Wilson + bootstrap CIs on every published number
Shippedbenchmarks/_add_cis.py walks every results JSON and writes Wilson CIs on precision/recall plus bootstrap CIs (1000 resamples, seed 20260603) on F1. Idempotent. Closes the "framework preaches CIs but doesn't ship them on its own numbers" dogfood violation.
What you’d see
Every F1 on the leaderboard, /eval tile, and benchmarks/README carries its 95% bootstrap CI. Shipped in 0.9.4.
Calibration provenance — zero null F1
Shipped18 calibration entries across 6 judges × 3 evaluators in _calibration_data/v2.json. Six previously-null F1 cells (opus, gpt-4o, gpt-5.5 across faithfulness/hallucination/relevance) filled via a $15–20 sweep on real held-out data.
What you’d see
No more silent 0.7 fallback. calibrated_threshold(evaluator, judge) returns a calibrated value with a recorded F1 for every shipped (judge × evaluator) pair. Shipped in 0.9.4.
Three Claude Code skills bundled in the wheel
Shippedeval-bootstrap (cold-start eval generator), eval-audit (suite review), and eval-explain (judge-output interpreter). SKILL.md files ship inside the wheel under multivon_eval/_skills/. No separate marketplace install needed.
What you’d see
After pip install multivon-eval + multivon-eval install-skills, three new slash commands work in Claude Code immediately. Shipped in 0.9.4.

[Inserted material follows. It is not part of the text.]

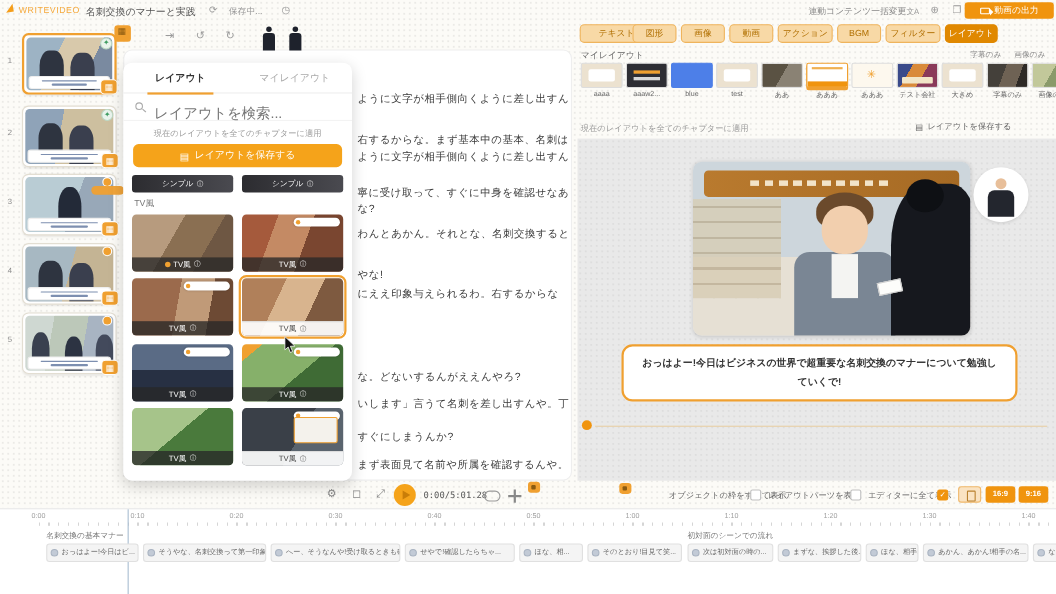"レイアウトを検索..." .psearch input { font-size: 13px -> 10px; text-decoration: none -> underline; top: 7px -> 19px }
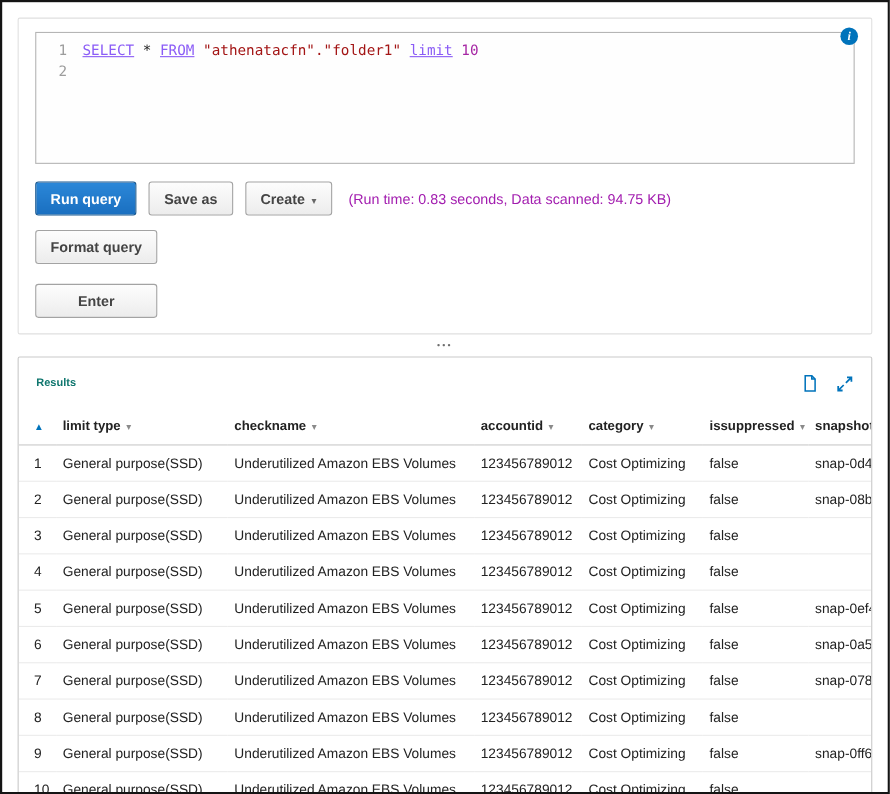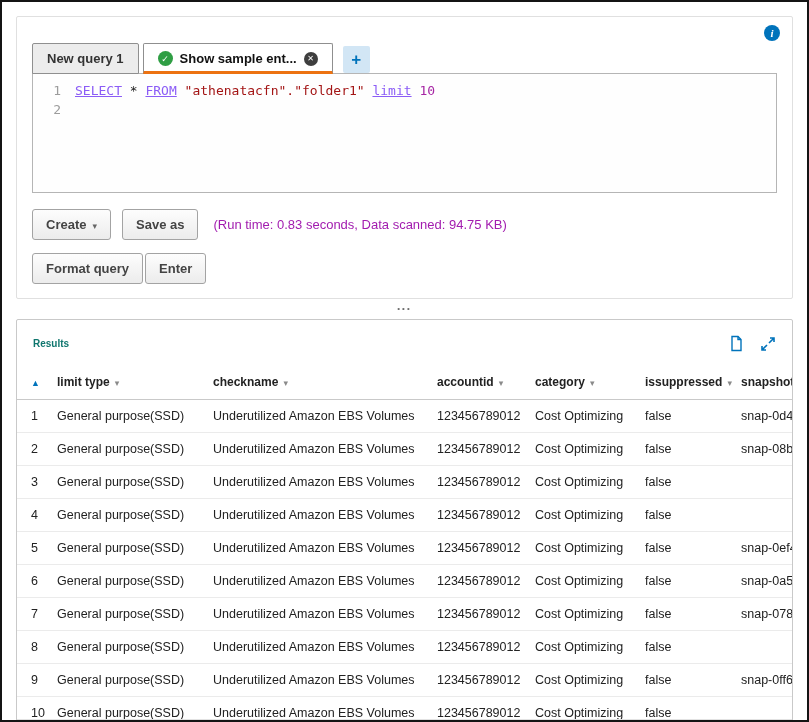"New query 1" div.tab-bar { html: <div> <div> <span>New query 1</span> </div> <div> <span>✓</span> <span>Show sample ent...</span> <span>✕</span> </div> <div>+</div> </div> -> none }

Self-correction audit trail (0.9.4 → 0.9.7)
ShippedFour same-day PyPI releases responding to public peer review: contamination fix on the headline held-out claim, runtime bug in the generated bootstrap template, threshold-vs-default mismatch in the held-out reproducer. All four releases left published as the audit trail.
What you’d see
pypi.org/project/multivon-eval/ shows the release sequence. CHANGELOG documents what each release fixed and which reviewer flagged it.
Phase 1 prompt attribution — descriptive diff
ShippedAST-aware scan of prompt sources in a repo, structured diff between two refs, markdown rendering. Public API: multivon_eval.attribution.scan(repo_root), diff_records(base, head), render_markdown(diffs). Descriptive only — causal attribution intentionally deferred to Phase 2. Scanner v2 (0.10.0) added one-hop module-level constant resolution and loose fingerprints; this scan is now the substrate the staleness drift report runs on.
What you’d see
multivon-eval attribution scan <repo> and multivon-eval attribution diff <base> <head> work today. JSON, text, and markdown output. Commit b43b98c on multivon-eval main.